----- Material for this task

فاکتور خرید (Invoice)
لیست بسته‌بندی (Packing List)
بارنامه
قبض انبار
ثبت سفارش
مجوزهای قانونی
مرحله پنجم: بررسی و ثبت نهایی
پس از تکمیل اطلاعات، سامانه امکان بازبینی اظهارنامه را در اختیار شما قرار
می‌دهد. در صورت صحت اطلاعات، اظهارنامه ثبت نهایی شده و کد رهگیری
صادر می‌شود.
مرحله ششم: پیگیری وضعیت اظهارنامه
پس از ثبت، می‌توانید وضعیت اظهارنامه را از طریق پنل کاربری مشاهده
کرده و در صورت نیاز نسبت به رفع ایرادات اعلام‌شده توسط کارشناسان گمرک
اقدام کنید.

----------

#### About this task
Can you quote all of the lines above, word for word?

#### Exercise response
فاکتور خرید (Invoice)
لیست بسته‌بندی (Packing List)
بارنامه
قبض انبار
ثبت سفارش
مجوزهای قانونی
مرحله پنجم: بررسی و ثبت نهایی
پس از تکمیل اطلاعات، سامانه امکان بازبینی اظهارنامه را در اختیار شما قرار
می‌دهد. در صورت صحت اطلاعات، اظهارنامه ثبت نهایی شده و کد رهگیری
صادر می‌شود.
مرحله ششم: پیگیری وضعیت اظهارنامه
پس از ثبت، می‌توانید وضعیت اظهارنامه را از طریق پنل کاربری مشاهده
کرده و در صورت نیاز نسبت به رفع ایرادات اعلام‌شده توسط کارشناسان گمرک
اقدام کنید.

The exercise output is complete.